*** Input ***

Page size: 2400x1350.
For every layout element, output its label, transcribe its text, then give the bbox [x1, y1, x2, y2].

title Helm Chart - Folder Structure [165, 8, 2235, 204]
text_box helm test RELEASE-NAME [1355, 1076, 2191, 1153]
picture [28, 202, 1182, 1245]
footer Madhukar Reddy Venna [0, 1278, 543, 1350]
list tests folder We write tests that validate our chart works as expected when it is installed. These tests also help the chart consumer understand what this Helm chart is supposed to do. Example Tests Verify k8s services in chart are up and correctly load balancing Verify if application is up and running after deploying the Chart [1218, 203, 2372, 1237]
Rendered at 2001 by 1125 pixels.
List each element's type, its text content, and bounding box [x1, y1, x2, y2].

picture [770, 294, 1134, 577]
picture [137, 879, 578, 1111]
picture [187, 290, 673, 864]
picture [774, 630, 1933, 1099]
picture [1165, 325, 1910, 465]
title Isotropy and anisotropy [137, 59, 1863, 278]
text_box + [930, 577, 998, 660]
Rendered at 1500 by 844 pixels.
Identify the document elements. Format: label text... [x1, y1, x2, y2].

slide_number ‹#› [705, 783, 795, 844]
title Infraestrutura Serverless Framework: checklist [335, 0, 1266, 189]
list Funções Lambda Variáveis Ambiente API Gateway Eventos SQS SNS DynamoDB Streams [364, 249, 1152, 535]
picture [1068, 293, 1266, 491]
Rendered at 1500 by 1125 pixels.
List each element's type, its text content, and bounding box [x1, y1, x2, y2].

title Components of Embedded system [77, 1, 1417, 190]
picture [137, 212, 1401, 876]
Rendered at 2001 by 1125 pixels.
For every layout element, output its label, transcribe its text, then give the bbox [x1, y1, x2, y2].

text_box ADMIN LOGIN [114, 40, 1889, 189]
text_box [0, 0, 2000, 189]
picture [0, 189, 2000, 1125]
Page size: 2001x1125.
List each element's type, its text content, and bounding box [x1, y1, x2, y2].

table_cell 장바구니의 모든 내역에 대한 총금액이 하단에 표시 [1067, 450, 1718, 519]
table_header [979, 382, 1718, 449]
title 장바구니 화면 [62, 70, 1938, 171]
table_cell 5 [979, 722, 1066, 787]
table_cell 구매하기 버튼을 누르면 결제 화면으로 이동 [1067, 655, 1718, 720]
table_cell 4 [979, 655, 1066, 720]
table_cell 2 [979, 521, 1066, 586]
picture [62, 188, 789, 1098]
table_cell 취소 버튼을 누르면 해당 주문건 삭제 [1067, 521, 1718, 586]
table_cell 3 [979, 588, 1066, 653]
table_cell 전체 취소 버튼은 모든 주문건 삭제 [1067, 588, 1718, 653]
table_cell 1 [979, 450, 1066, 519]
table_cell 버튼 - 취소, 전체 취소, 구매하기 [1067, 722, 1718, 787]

*** End of Input ***

▸ **What needs to be done**
Every record shown above should be set down again exactly.

▸ **Answer section**
Page size: 2400x1350.
For every layout element, output its label, transcribe its text, then give the bbox [x1, y1, x2, y2].

title Helm Chart - Folder Structure [165, 8, 2235, 204]
text_box helm test RELEASE-NAME [1355, 1076, 2191, 1153]
picture [28, 202, 1182, 1245]
footer Madhukar Reddy Venna [0, 1278, 543, 1350]
list tests folder We write tests that validate our chart works as expected when it is installed. These tests also help the chart consumer understand what this Helm chart is supposed to do. Example Tests Verify k8s services in chart are up and correctly load balancing Verify if application is up and running after deploying the Chart [1218, 203, 2372, 1237]
Rendered at 2001 by 1125 pixels.
List each element's type, its text content, and bounding box [x1, y1, x2, y2].

picture [770, 294, 1134, 577]
picture [137, 879, 578, 1111]
picture [187, 290, 673, 864]
picture [774, 630, 1933, 1099]
picture [1165, 325, 1910, 465]
title Isotropy and anisotropy [137, 59, 1863, 278]
text_box + [930, 577, 998, 660]
Rendered at 1500 by 844 pixels.
Identify the document elements. Format: label text... [x1, y1, x2, y2].

slide_number ‹#› [705, 783, 795, 844]
title Infraestrutura Serverless Framework: checklist [335, 0, 1266, 189]
list Funções Lambda Variáveis Ambiente API Gateway Eventos SQS SNS DynamoDB Streams [364, 249, 1152, 535]
picture [1068, 293, 1266, 491]
Rendered at 1500 by 1125 pixels.
List each element's type, its text content, and bounding box [x1, y1, x2, y2].

title Components of Embedded system [77, 1, 1417, 190]
picture [137, 212, 1401, 876]
Rendered at 2001 by 1125 pixels.
For every layout element, output its label, transcribe its text, then give the bbox [x1, y1, x2, y2].

text_box ADMIN LOGIN [114, 40, 1889, 189]
text_box [0, 0, 2000, 189]
picture [0, 189, 2000, 1125]
Page size: 2001x1125.
List each element's type, its text content, and bounding box [x1, y1, x2, y2].

table_cell 장바구니의 모든 내역에 대한 총금액이 하단에 표시 [1067, 450, 1718, 519]
table_header [979, 382, 1718, 449]
title 장바구니 화면 [62, 70, 1938, 171]
table_cell 5 [979, 722, 1066, 787]
table_cell 구매하기 버튼을 누르면 결제 화면으로 이동 [1067, 655, 1718, 720]
table_cell 4 [979, 655, 1066, 720]
table_cell 2 [979, 521, 1066, 586]
picture [62, 188, 789, 1098]
table_cell 취소 버튼을 누르면 해당 주문건 삭제 [1067, 521, 1718, 586]
table_cell 3 [979, 588, 1066, 653]
table_cell 전체 취소 버튼은 모든 주문건 삭제 [1067, 588, 1718, 653]
table_cell 1 [979, 450, 1066, 519]
table_cell 버튼 - 취소, 전체 취소, 구매하기 [1067, 722, 1718, 787]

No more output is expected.